The concept of detection of dynamic lung hyperinflation using cardiopulmonary exercise testing.

Kominami K; Noda K; Minagawa N; Yonezawa K; Akino M;

Medicine [Medicine (Baltimore)] 2023 Mar 24; Vol. 102 (12), pp. e33356.

Dynamic lung hyperinflation (DLH) caused by air trapping, which increases residual air volume, is a common cause of shortness of breath on exertion in chronic obstructive pulmonary disease (COPD). DLH is commonly evaluated by measuring the decrease in maximal inspiratory volume during exercise, or using the hyperventilation method. However, only few facilities perform these methods, and testing opportunities are limited. Therefore, we investigated the possibility of visually and qualitatively detecting DLH using data from a cardiopulmonary exercise test (CPET).

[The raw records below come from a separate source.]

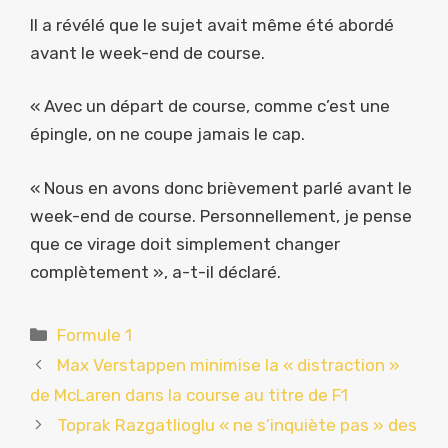
Il a révélé que le sujet avait même été abordé
avant le week-end de course.
« Avec un départ de course, comme c’est une
épingle, on ne coupe jamais le cap.
« Nous en avons donc brièvement parlé avant le
week-end de course. Personnellement, je pense
que ce virage doit simplement changer
complètement », a-t-il déclaré.
Catégories
Formule 1
Max Verstappen minimise la « distraction »
de McLaren dans la course au titre de F1
Toprak Razgatlioglu « ne s’inquiète pas » des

Four men who underwent symptom-limiting CPET were included in this study, including a male patient in his 60s with confirmed COPD, a 50s male long-term smoker, and 2 healthy men in their 20s and 70s, respectively. We calculated the difference between the inspiratory tidal volume (TV I) and expiratory tidal volume (TV E) per breath (TV E-I) from the breath-by-breath data of each CPET and plotted it against the time axis. No decrease in TV E-I was observed in either of the healthy men. However, in the patient with COPD and long-term smoker, TV E-I began to decrease immediately after the initiation of exercise. These results indicate that DLH can be visually detected using CPET data. However, this study was a validation of a limited number of cases, and a comparison with existing evaluation methods and verification of disease specificity are required.